*** Data for processing Section Begins ***
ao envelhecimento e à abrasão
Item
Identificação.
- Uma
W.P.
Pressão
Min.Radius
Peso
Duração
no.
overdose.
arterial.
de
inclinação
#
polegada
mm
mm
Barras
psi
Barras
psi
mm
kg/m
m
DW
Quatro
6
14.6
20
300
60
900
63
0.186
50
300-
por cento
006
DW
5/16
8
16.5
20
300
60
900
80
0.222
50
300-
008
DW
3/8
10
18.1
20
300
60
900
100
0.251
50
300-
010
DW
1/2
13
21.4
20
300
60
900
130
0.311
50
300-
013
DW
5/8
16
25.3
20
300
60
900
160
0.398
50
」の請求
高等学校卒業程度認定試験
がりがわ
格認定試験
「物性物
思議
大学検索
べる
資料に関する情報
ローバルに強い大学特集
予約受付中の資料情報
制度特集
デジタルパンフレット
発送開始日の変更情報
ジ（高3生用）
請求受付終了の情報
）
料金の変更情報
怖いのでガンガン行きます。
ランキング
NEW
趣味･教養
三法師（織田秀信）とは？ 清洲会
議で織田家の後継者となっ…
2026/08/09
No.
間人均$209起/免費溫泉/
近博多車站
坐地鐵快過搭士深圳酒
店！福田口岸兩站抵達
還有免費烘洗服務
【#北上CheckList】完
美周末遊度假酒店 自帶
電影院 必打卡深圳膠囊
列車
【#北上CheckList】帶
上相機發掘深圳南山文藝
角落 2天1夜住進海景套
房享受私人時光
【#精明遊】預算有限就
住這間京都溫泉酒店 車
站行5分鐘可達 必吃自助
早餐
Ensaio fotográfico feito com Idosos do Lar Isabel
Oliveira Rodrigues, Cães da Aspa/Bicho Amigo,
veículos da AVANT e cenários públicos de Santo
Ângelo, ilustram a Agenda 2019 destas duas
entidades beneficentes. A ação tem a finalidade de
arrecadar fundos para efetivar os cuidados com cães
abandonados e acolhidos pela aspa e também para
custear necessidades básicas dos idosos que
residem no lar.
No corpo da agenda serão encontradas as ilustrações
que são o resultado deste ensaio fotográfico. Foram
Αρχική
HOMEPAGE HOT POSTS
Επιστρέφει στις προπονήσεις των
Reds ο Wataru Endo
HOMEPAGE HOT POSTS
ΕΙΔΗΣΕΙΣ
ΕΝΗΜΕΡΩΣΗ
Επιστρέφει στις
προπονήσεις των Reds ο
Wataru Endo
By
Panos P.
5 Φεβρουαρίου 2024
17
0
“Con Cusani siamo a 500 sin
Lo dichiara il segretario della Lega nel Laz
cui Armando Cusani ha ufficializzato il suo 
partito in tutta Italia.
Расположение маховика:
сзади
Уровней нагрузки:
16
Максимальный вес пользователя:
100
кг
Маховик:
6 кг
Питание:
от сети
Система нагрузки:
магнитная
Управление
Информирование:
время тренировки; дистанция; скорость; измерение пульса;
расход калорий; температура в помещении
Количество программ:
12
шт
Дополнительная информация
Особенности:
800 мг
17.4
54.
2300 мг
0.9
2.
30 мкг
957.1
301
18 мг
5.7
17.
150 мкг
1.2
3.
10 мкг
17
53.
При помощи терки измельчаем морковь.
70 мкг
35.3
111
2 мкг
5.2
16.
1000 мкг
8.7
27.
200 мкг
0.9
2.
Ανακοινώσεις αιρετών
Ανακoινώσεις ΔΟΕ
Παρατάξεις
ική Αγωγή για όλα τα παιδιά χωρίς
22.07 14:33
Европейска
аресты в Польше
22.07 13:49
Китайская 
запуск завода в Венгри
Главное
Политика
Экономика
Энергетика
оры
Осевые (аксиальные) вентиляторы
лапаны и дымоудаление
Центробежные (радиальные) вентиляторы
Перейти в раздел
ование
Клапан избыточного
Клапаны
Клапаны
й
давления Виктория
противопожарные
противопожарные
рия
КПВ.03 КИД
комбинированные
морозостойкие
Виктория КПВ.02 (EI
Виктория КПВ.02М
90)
*** Data for processing Section Ends ***
**Required work**
Write out every entry verbatim.

**Solution to the exercise**
ao envelhecimento e à abrasão
Item
Identificação.
- Uma
W.P.
Pressão
Min.Radius
Peso
Duração
no.
overdose.
arterial.
de
inclinação
#
polegada
mm
mm
Barras
psi
Barras
psi
mm
kg/m
m
DW
Quatro
6
14.6
20
300
60
900
63
0.186
50
300-
por cento
006
DW
5/16
8
16.5
20
300
60
900
80
0.222
50
300-
008
DW
3/8
10
18.1
20
300
60
900
100
0.251
50
300-
010
DW
1/2
13
21.4
20
300
60
900
130
0.311
50
300-
013
DW
5/8
16
25.3
20
300
60
900
160
0.398
50
」の請求
高等学校卒業程度認定試験
がりがわ
格認定試験
「物性物
思議
大学検索
べる
資料に関する情報
ローバルに強い大学特集
予約受付中の資料情報
制度特集
デジタルパンフレット
発送開始日の変更情報
ジ（高3生用）
請求受付終了の情報
）
料金の変更情報
怖いのでガンガン行きます。
ランキング
NEW
趣味･教養
三法師（織田秀信）とは？ 清洲会
議で織田家の後継者となっ…
2026/08/09
No.
間人均$209起/免費溫泉/
近博多車站
坐地鐵快過搭士深圳酒
店！福田口岸兩站抵達
還有免費烘洗服務
【#北上CheckList】完
美周末遊度假酒店 自帶
電影院 必打卡深圳膠囊
列車
【#北上CheckList】帶
上相機發掘深圳南山文藝
角落 2天1夜住進海景套
房享受私人時光
【#精明遊】預算有限就
住這間京都溫泉酒店 車
站行5分鐘可達 必吃自助
早餐
Ensaio fotográfico feito com Idosos do Lar Isabel
Oliveira Rodrigues, Cães da Aspa/Bicho Amigo,
veículos da AVANT e cenários públicos de Santo
Ângelo, ilustram a Agenda 2019 destas duas
entidades beneficentes. A ação tem a finalidade de
arrecadar fundos para efetivar os cuidados com cães
abandonados e acolhidos pela aspa e também para
custear necessidades básicas dos idosos que
residem no lar.
No corpo da agenda serão encontradas as ilustrações
que são o resultado deste ensaio fotográfico. Foram
Αρχική
HOMEPAGE HOT POSTS
Επιστρέφει στις προπονήσεις των
Reds ο Wataru Endo
HOMEPAGE HOT POSTS
ΕΙΔΗΣΕΙΣ
ΕΝΗΜΕΡΩΣΗ
Επιστρέφει στις
προπονήσεις των Reds ο
Wataru Endo
By
Panos P.
5 Φεβρουαρίου 2024
17
0
“Con Cusani siamo a 500 sin
Lo dichiara il segretario della Lega nel Laz
cui Armando Cusani ha ufficializzato il suo 
partito in tutta Italia.
Расположение маховика:
сзади
Уровней нагрузки:
16
Максимальный вес пользователя:
100
кг
Маховик:
6 кг
Питание:
от сети
Система нагрузки:
магнитная
Управление
Информирование:
время тренировки; дистанция; скорость; измерение пульса;
расход калорий; температура в помещении
Количество программ:
12
шт
Дополнительная информация
Особенности:
800 мг
17.4
54.
2300 мг
0.9
2.
30 мкг
957.1
301
18 мг
5.7
17.
150 мкг
1.2
3.
10 мкг
17
53.
При помощи терки измельчаем морковь.
70 мкг
35.3
111
2 мкг
5.2
16.
1000 мкг
8.7
27.
200 мкг
0.9
2.
Ανακοινώσεις αιρετών
Ανακoινώσεις ΔΟΕ
Παρατάξεις
ική Αγωγή για όλα τα παιδιά χωρίς
22.07 14:33
Европейска
аресты в Польше
22.07 13:49
Китайская 
запуск завода в Венгри
Главное
Политика
Экономика
Энергетика
оры
Осевые (аксиальные) вентиляторы
лапаны и дымоудаление
Центробежные (радиальные) вентиляторы
Перейти в раздел
ование
Клапан избыточного
Клапаны
Клапаны
й
давления Виктория
противопожарные
противопожарные
рия
КПВ.03 КИД
комбинированные
морозостойкие
Виктория КПВ.02 (EI
Виктория КПВ.02М
90)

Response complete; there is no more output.